Remise en état           

 

Recours A.________ c/ décision de la Municipalité de Morrens du 8 mai 2024 ordonnant la remise en état des volets de sa propriété sise sur la parcelle no 64

 

Vu les faits suivants:

A.                     A.________ est propriétaire de la parcelle no 64 du registre foncier, sur le territoire de la commune de Morrens. Enclavée, du point de vue cadastral, dans le domaine public communal (DP no 4), cette parcelle d'une surface de 150 m2 est située au cœur du noyau villageois. Elle est entièrement occupée par un bâtiment (ECA no 33) comprenant une partie habitation et un rural. Ce bâtiment a obtenu la note 4 au recensement architectural du canton de Vaud. D'après la fiche 1 du recensement, il abritait en 1735 le four, le pressoir et la forge de la commune. En 1811, la commune l'a vendu alors qu'il servait d'école au régent et comprenait un appartement, un four et une forge. Par la suite, la maison a été transformée: en 1837, elle disposait de deux logements, d'une grange, d'une écurie et d'une cave. Sa façade nord-ouest, orientée vers la Place du Village, se distingue par la présence de quatre fenêtres disposées en losange.

La parcelle no 64 est classée en zone du village d'après le plan d'extension partiel (PEP) de Morrens-Village et du hameau des Biolettes (cf. art. 5 du règlement communal sur le plan d'extension et la police des constructions [RPE], approuvé le 16 août 1978 par le Conseil d'Etat). Le bâtiment ECA no 33, figuré en rouge vif sur ce plan, est désigné comme "bâtiment à conserver". Les prescriptions y relatives figurent dans le règlement du PEP de Morrens-Village et du hameau des Biolettes (RPEP), également approuvé le 16 août 1978. La parcelle no 64 est désormais soumise à une zone réservée communale – qui couvre une grande partie du territoire communal – laquelle a été approuvée le 9 janvier 2024 par le Département des institutions, du territoire et du sport (DITS).

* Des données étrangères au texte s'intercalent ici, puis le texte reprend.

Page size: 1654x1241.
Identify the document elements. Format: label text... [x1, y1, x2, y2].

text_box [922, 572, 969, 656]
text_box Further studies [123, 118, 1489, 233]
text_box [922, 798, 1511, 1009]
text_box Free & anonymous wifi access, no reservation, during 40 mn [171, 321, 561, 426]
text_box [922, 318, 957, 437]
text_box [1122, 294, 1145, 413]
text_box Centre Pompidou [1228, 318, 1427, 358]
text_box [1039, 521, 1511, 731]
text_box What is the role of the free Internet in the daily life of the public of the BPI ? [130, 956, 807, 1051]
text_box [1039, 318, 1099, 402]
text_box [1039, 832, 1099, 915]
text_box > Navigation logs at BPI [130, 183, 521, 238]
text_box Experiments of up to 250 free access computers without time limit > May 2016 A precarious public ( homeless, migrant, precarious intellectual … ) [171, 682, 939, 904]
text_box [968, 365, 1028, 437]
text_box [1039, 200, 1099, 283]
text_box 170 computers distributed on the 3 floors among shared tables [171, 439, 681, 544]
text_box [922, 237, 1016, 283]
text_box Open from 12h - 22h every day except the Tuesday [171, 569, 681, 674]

B.                     En 2018 et en 2022, A.________ a entrepris des démarches tendant à l'installation d'un mât sur le toit de sa propriété afin "d'y suspendre les drapeaux de peuples opprimés, comme les Palestiniens […]". La Municipalité de Morrens (ci-après: la municipalité) a refusé plusieurs projets présentés par l'intéressé. Ces décisions sont entrées en force faute de recours valablement interjeté.

Le 27 avril 2024, A.________ a obturé la fenêtre du deuxième étage de sa propriété en aménageant, dans le prolongement des volets (également repeints), trois planches en bois aux couleurs du drapeau de la Palestine. Il ne ressort pas du dossier que l'intéressé aurait déposé une demande de permis de construire ni, a fortiori, annoncé ces travaux à la municipalité.

Par décision du 8 mai 2024, la municipalité a ordonné à A.________ de remettre en état les volets de sa propriété.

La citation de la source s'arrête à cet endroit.